Second meeting (27062023)¶
Data splitting and naming (iteration over previous meeting decisions)¶
The [date] field will be splitted into [date]_[time] so it will be : YYYMMDD_hhmmss.
We should store antenna response models in the same way we store simulations and observations and use prefix "mod" for directories.
Thus the names of the directories will be : [sim|exp|mod]_[site]_[date]_[time]_[extra]_[serial]
For models, it's not obvious that site is relevant, but we could keep it to maintain the same naming convention. Possibily in the future there should be different antena models for each antenna (depending on the version of the antenna etc...).
The splitting of files will be done on the number of events (for now 1000) rather than on the size of the files.
There will be at least a Trun file in each directories. The other Ttrees should be either stored in different files (on tree per file) or grouped (efield+shower in a file, voltage in another,...) but definition of groups is not clear yet and need more reflexion (Lech ?)!
When creating files/dirs the naming convention have to be respected, i.e. if a field doesn't exists the placehoder is blank but we keep the _ to allow automatic parsing of names.
The "analysis levels" need to be determined. At least L0 is for raw datas. Other levels should correspond to some data quality levels or steps in cleaning the datas (trigger, etc...).
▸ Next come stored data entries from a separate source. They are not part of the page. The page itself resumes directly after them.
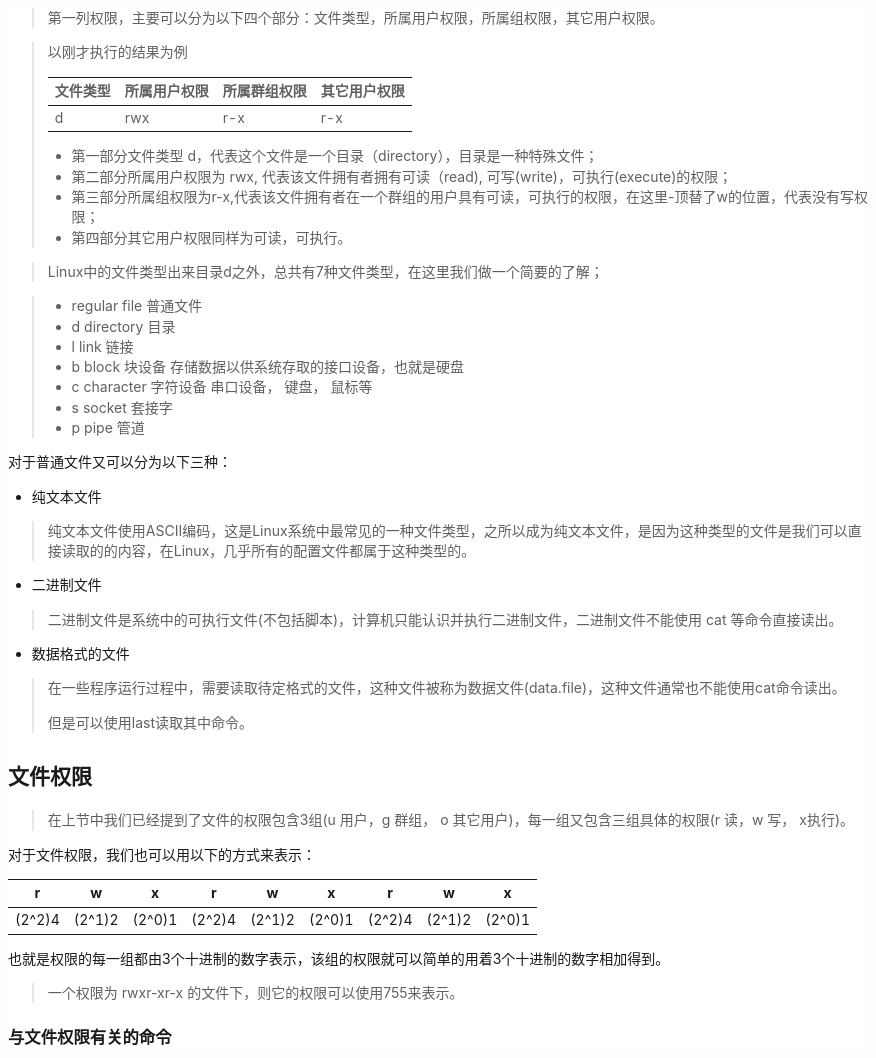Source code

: > 第一列权限，主要可以分为以下四个部分：文件类型，所属用户权限，所属组权限，其它用户权限。
>

> 以刚才执行的结果为例
>
> | 文件类型 | 所属用户权限 | 所属群组权限 | 其它用户权限 |
> | -------- | ------------ | ------------ | ------------ |
> | d        | rwx          | r-x          | r-x          |
>
> - 第一部分文件类型 d，代表这个文件是一个目录（directory），目录是一种特殊文件；
> - 第二部分所属用户权限为 rwx, 代表该文件拥有者拥有可读（read), 可写(write)，可执行(execute)的权限；
> - 第三部分所属组权限为r-x,代表该文件拥有者在一个群组的用户具有可读，可执行的权限，在这里-顶替了w的位置，代表没有写权限；
> - 第四部分其它用户权限同样为可读，可执行。

>  Linux中的文件类型出来目录d之外，总共有7种文件类型，在这里我们做一个简要的了解；
>

> - regular file 普通文件
> - d directory 目录
> - l link 链接
> - b block 块设备 存储数据以供系统存取的接口设备，也就是硬盘
> - c character 字符设备 串口设备， 键盘， 鼠标等
> - s socket 套接字
> - p pipe  管道

对于普通文件又可以分为以下三种：

- 纯文本文件

> 纯文本文件使用ASCII编码，这是Linux系统中最常见的一种文件类型，之所以成为纯文本文件，是因为这种类型的文件是我们可以直接读取的的内容，在Linux，几乎所有的配置文件都属于这种类型的。

- 二进制文件

> 二进制文件是系统中的可执行文件(不包括脚本)，计算机只能认识并执行二进制文件，二进制文件不能使用 cat 等命令直接读出。

- 数据格式的文件

> 在一些程序运行过程中，需要读取待定格式的文件，这种文件被称为数据文件(data.file)，这种文件通常也不能使用cat命令读出。
>
> 但是可以使用last读取其中命令。

## 文件权限

> 在上节中我们已经提到了文件的权限包含3组(u 用户，g 群组， o 其它用户)，每一组又包含三组具体的权限(r 读，w 写， x执行)。

对于文件权限，我们也可以用以下的方式来表示：

|   r    |   w    |   x    |   r    |   w    |   x    |   r    |   w    |   x    |
| :----: | :----: | :----: | :----: | :----: | :----: | :----: | :----: | :----: |
| (2^2)4 | (2^1)2 | (2^0)1 | (2^2)4 | (2^1)2 | (2^0)1 | (2^2)4 | (2^1)2 | (2^0)1 |

 也就是权限的每一组都由3个十进制的数字表示，该组的权限就可以简单的用着3个十进制的数字相加得到。

> 一个权限为 rwxr-xr-x 的文件下，则它的权限可以使用755来表示。

### 与文件权限有关的命令

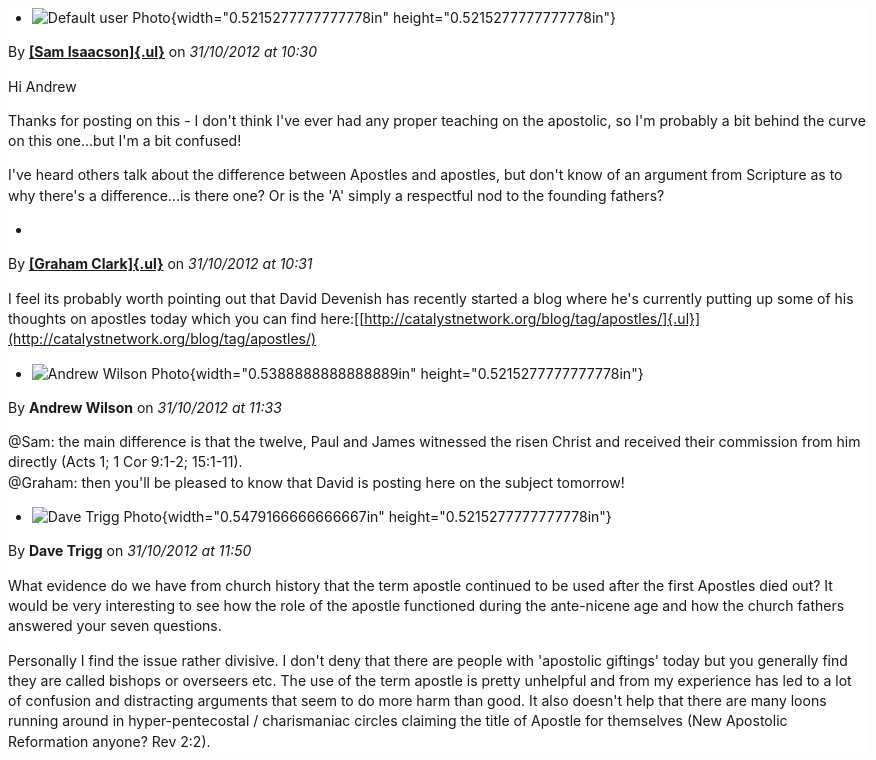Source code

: -   ![Default user
    Photo](media/image4.jpeg){width="0.5215277777777778in"
    height="0.5215277777777778in"}

By [**[Sam
Isaacson]{.ul}**](http://samisaacson.wordpress.com/) on *31/10/2012 at
10:30*

Hi Andrew

Thanks for posting on this - I don't think I've ever had any proper
teaching on the apostolic, so I'm probably a bit behind the curve on
this one...but I'm a bit confused!

I've heard others talk about the difference between Apostles and
apostles, but don't know of an argument from Scripture as to why there's
a difference...is there one? Or is the 'A' simply a respectful nod to
the founding fathers?

-   

By [**[Graham
Clark]{.ul}**](http://www.facebook.com/BiggestG) on *31/10/2012 at
10:31*

I feel its probably worth pointing out that David Devenish has recently
started a blog where he's currently putting up some of his thoughts on
apostles today which you can find
here:[[http://catalystnetwork.org/blog/tag/apostles/]{.ul}](http://catalystnetwork.org/blog/tag/apostles/)

-   ![Andrew Wilson
    Photo](media/image3.png){width="0.5388888888888889in"
    height="0.5215277777777778in"}

By **Andrew Wilson** on *31/10/2012 at 11:33*

\@Sam: the main difference is that the twelve, Paul and James witnessed
the risen Christ and received their commission from him directly (Acts
1; 1 Cor 9:1-2; 15:1-11).\
\@Graham: then you'll be pleased to know that David is posting here on
the subject tomorrow!

-   ![Dave Trigg Photo](media/image5.jpeg){width="0.5479166666666667in"
    height="0.5215277777777778in"}

By **Dave Trigg** on *31/10/2012 at 11:50*

What evidence do we have from church history that the term apostle
continued to be used after the first Apostles died out? It would be very
interesting to see how the role of the apostle functioned during the
ante-nicene age and how the church fathers answered your seven
questions.

Personally I find the issue rather divisive. I don't deny that there are
people with 'apostolic giftings' today but you generally find they are
called bishops or overseers etc. The use of the term apostle is pretty
unhelpful and from my experience has led to a lot of confusion and
distracting arguments that seem to do more harm than good. It also
doesn't help that there are many loons running around in
hyper-pentecostal / charismaniac circles claiming the title of Apostle
for themselves (New Apostolic Reformation anyone? Rev 2:2).
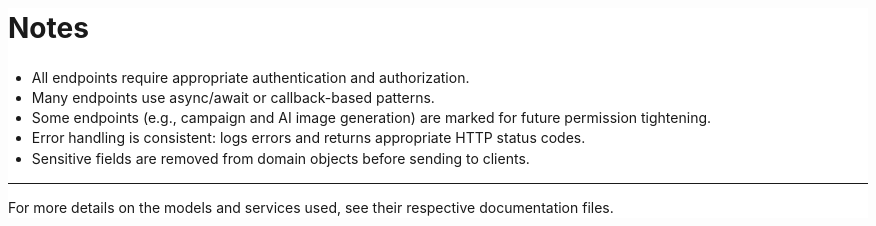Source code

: 
# Notes

- All endpoints require appropriate authentication and authorization.
- Many endpoints use async/await or callback-based patterns.
- Some endpoints (e.g., campaign and AI image generation) are marked for future permission tightening.
- Error handling is consistent: logs errors and returns appropriate HTTP status codes.
- Sensitive fields are removed from domain objects before sending to clients.

---

For more details on the models and services used, see their respective documentation files.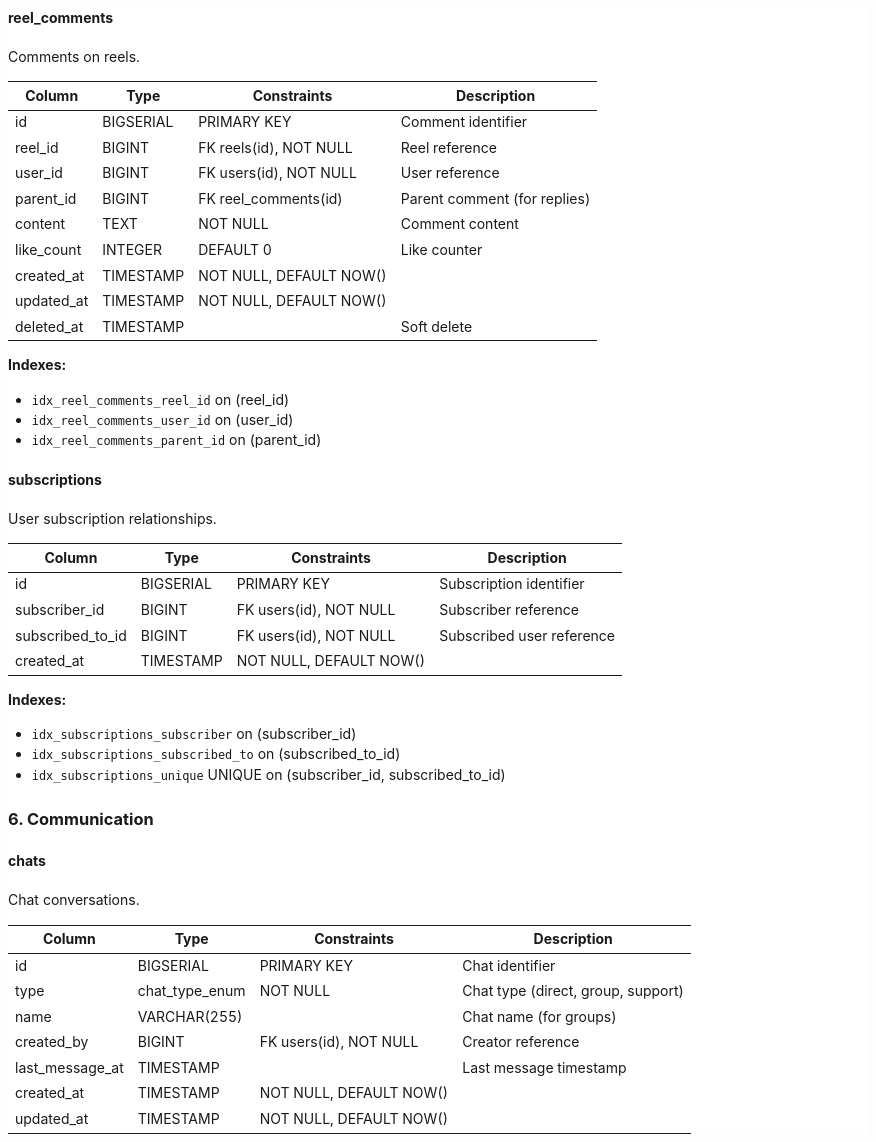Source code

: #### reel_comments
Comments on reels.

| Column | Type | Constraints | Description |
|--------|------|-------------|-------------|
| id | BIGSERIAL | PRIMARY KEY | Comment identifier |
| reel_id | BIGINT | FK reels(id), NOT NULL | Reel reference |
| user_id | BIGINT | FK users(id), NOT NULL | User reference |
| parent_id | BIGINT | FK reel_comments(id) | Parent comment (for replies) |
| content | TEXT | NOT NULL | Comment content |
| like_count | INTEGER | DEFAULT 0 | Like counter |
| created_at | TIMESTAMP | NOT NULL, DEFAULT NOW() | |
| updated_at | TIMESTAMP | NOT NULL, DEFAULT NOW() | |
| deleted_at | TIMESTAMP | | Soft delete |

**Indexes:**
- `idx_reel_comments_reel_id` on (reel_id)
- `idx_reel_comments_user_id` on (user_id)
- `idx_reel_comments_parent_id` on (parent_id)

#### subscriptions
User subscription relationships.

| Column | Type | Constraints | Description |
|--------|------|-------------|-------------|
| id | BIGSERIAL | PRIMARY KEY | Subscription identifier |
| subscriber_id | BIGINT | FK users(id), NOT NULL | Subscriber reference |
| subscribed_to_id | BIGINT | FK users(id), NOT NULL | Subscribed user reference |
| created_at | TIMESTAMP | NOT NULL, DEFAULT NOW() | |

**Indexes:**
- `idx_subscriptions_subscriber` on (subscriber_id)
- `idx_subscriptions_subscribed_to` on (subscribed_to_id)
- `idx_subscriptions_unique` UNIQUE on (subscriber_id, subscribed_to_id)

### 6. Communication

#### chats
Chat conversations.

| Column | Type | Constraints | Description |
|--------|------|-------------|-------------|
| id | BIGSERIAL | PRIMARY KEY | Chat identifier |
| type | chat_type_enum | NOT NULL | Chat type (direct, group, support) |
| name | VARCHAR(255) | | Chat name (for groups) |
| created_by | BIGINT | FK users(id), NOT NULL | Creator reference |
| last_message_at | TIMESTAMP | | Last message timestamp |
| created_at | TIMESTAMP | NOT NULL, DEFAULT NOW() | |
| updated_at | TIMESTAMP | NOT NULL, DEFAULT NOW() | |
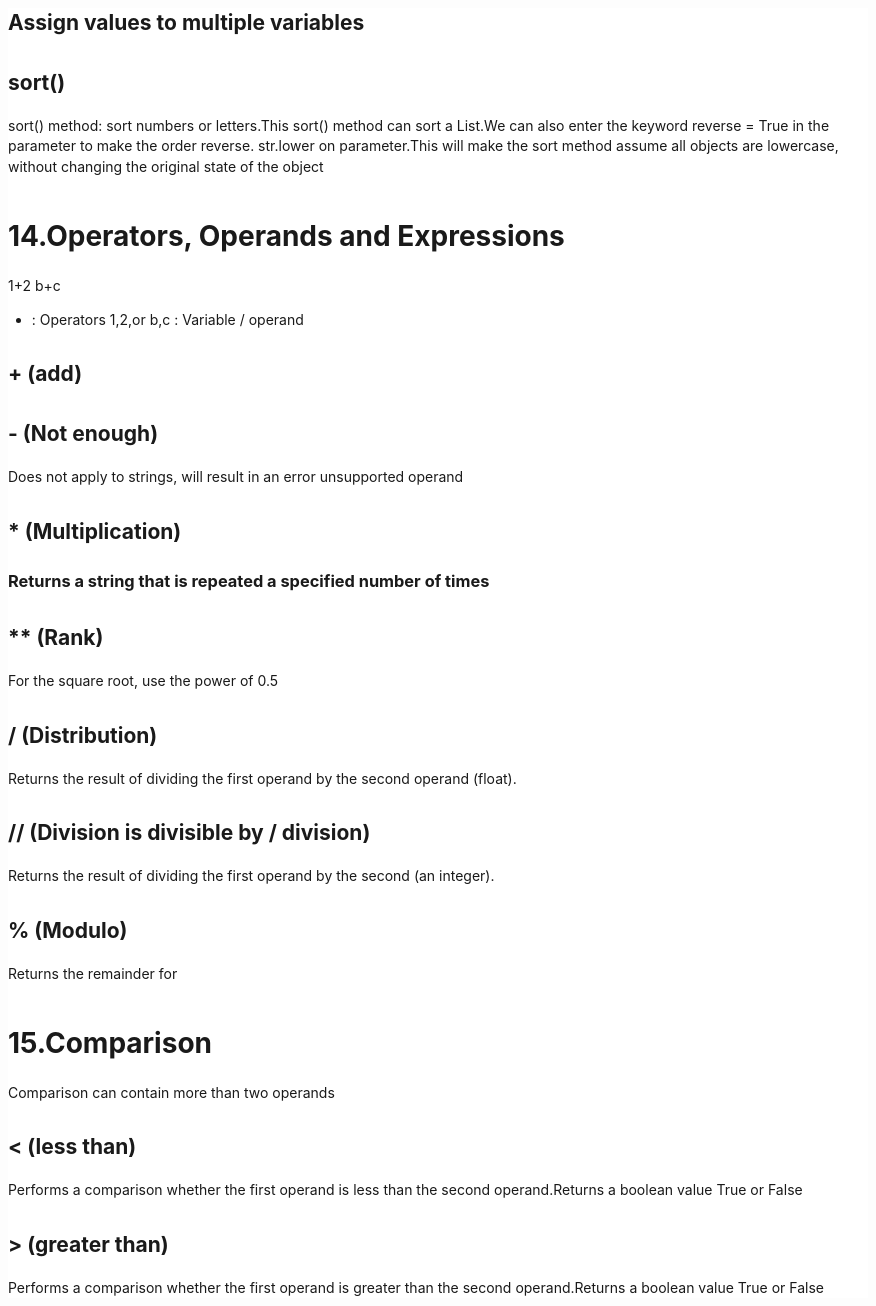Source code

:## Assign values to multiple variables

## sort()
  sort() method: sort numbers or letters.This sort() method can sort a List.We can also enter the keyword reverse = True in the parameter to make the order reverse.
 str.lower on parameter.This will make the sort method assume all objects are lowercase, without changing the original state of the object


# 14.Operators, Operands and Expressions
  1+2 b+c
  + : Operators
  1,2,or b,c : Variable / operand

## + (add)
## - (Not enough)
Does not apply to strings, will result in an error unsupported operand

## * (Multiplication)
### Returns a string that is repeated a specified number of times

## ** (Rank)
  For the square root, use the power of 0.5

## / (Distribution)
  Returns the result of dividing the first operand by the second operand (float).
## // (Division is divisible by / division)
  Returns the result of dividing the first operand by the second (an integer).

## % (Modulo)
  Returns the remainder for


# 15.Comparison
  Comparison can contain more than two operands
## < (less than)
  Performs a comparison whether the first operand is less than the second operand.Returns a boolean value True or False

## > (greater than)
Performs a comparison whether the first operand is greater than the second operand.Returns a boolean value True or False
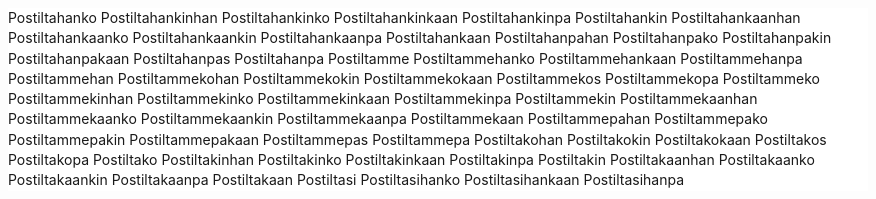 Postiltahanko
Postiltahankinhan
Postiltahankinko
Postiltahankinkaan
Postiltahankinpa
Postiltahankin
Postiltahankaanhan
Postiltahankaanko
Postiltahankaankin
Postiltahankaanpa
Postiltahankaan
Postiltahanpahan
Postiltahanpako
Postiltahanpakin
Postiltahanpakaan
Postiltahanpas
Postiltahanpa
Postiltamme
Postiltammehanko
Postiltammehankaan
Postiltammehanpa
Postiltammehan
Postiltammekohan
Postiltammekokin
Postiltammekokaan
Postiltammekos
Postiltammekopa
Postiltammeko
Postiltammekinhan
Postiltammekinko
Postiltammekinkaan
Postiltammekinpa
Postiltammekin
Postiltammekaanhan
Postiltammekaanko
Postiltammekaankin
Postiltammekaanpa
Postiltammekaan
Postiltammepahan
Postiltammepako
Postiltammepakin
Postiltammepakaan
Postiltammepas
Postiltammepa
Postiltakohan
Postiltakokin
Postiltakokaan
Postiltakos
Postiltakopa
Postiltako
Postiltakinhan
Postiltakinko
Postiltakinkaan
Postiltakinpa
Postiltakin
Postiltakaanhan
Postiltakaanko
Postiltakaankin
Postiltakaanpa
Postiltakaan
Postiltasi
Postiltasihanko
Postiltasihankaan
Postiltasihanpa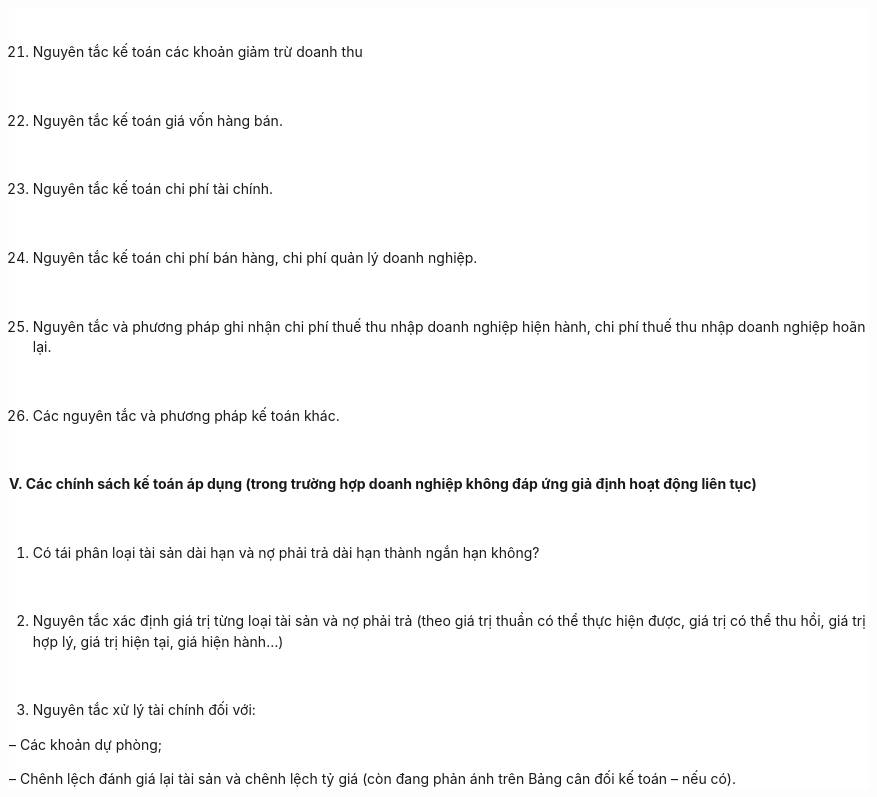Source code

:    

21. Nguyên tắc kế toán các khoản giảm trừ doanh thu  

   

22. Nguyên tắc kế toán giá vốn hàng bán.  

   

23. Nguyên tắc kế toán chi phí tài chính.  

   

24. Nguyên tắc kế toán chi phí bán hàng, chi phí quản lý doanh nghiệp.  

   

25. Nguyên tắc và phương pháp ghi nhận chi phí thuế thu nhập doanh nghiệp hiện hành, chi phí thuế thu nhập doanh nghiệp hoãn lại.  

   

26. Các nguyên tắc và phương pháp kế toán khác.  

   

**V. Các chính sách kế toán áp dụng (trong trường hợp doanh nghiệp không đáp ứng giả định hoạt động liên tục)**  

   

1. Có tái phân loại tài sản dài hạn và nợ phải trả dài hạn thành ngắn hạn không?  

   

2. Nguyên tắc xác định giá trị từng loại tài sản và nợ phải trả (theo giá trị thuần có thể thực hiện được, giá trị có thể thu hồi, giá trị hợp lý, giá trị hiện tại, giá hiện hành…)  

   

3. Nguyên tắc xử lý tài chính đối với:  

– Các khoản dự phòng;  

– Chênh lệch đánh giá lại tài sản và chênh lệch tỷ giá (còn đang phản ánh trên Bảng cân đối kế toán – nếu có).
The discussion will continue offline on this topic.
Name of files inside a directory should be modified by adding an [extra] or [user] field between the analysis level and the serial. This could allow to identify more easily the provider or the content of a file. The risk is to have some "tricky and meaningless" tags ! More discussion/reflexion about this is needed.
Following the history of files (i.e. which files and trees were used to produce a file/tree) is tricky. There are two possible approachs :- Having a mechanism to keep track of links/dependances between files/trees and having all the files in the same directory. Pro: everything in the same place, no duplication of datas, clean way to proceed. Con: Complexity and need work to imagine and implement (not sure we have the ressources).
- Duplicate files into different directories and having a single dependency within a directory. Pro: Apparently simple to implement. Con: Duplication of data and can lead quickly to an explosion of data storage.
We will iterate offline on this topic.
Versioning¶
Lech suggests to dig into the possibility to use server script in git to produce/increment a kind of tag each time a commit on root file structure is done. This tag should then be integrated into root files to know which version of the code was used to produce it. The advantage is that this process can be automated. Further investigations are needed (Francois and Lech).
Hosting¶
Data hosting can be provided by CC-IN2P3 (we already have a data management plan @CC-IN2P3). One or two other sites should be identified for replication/backup. A possibility should be in China @PMO. Ramesh will start discussions to see if it's possible.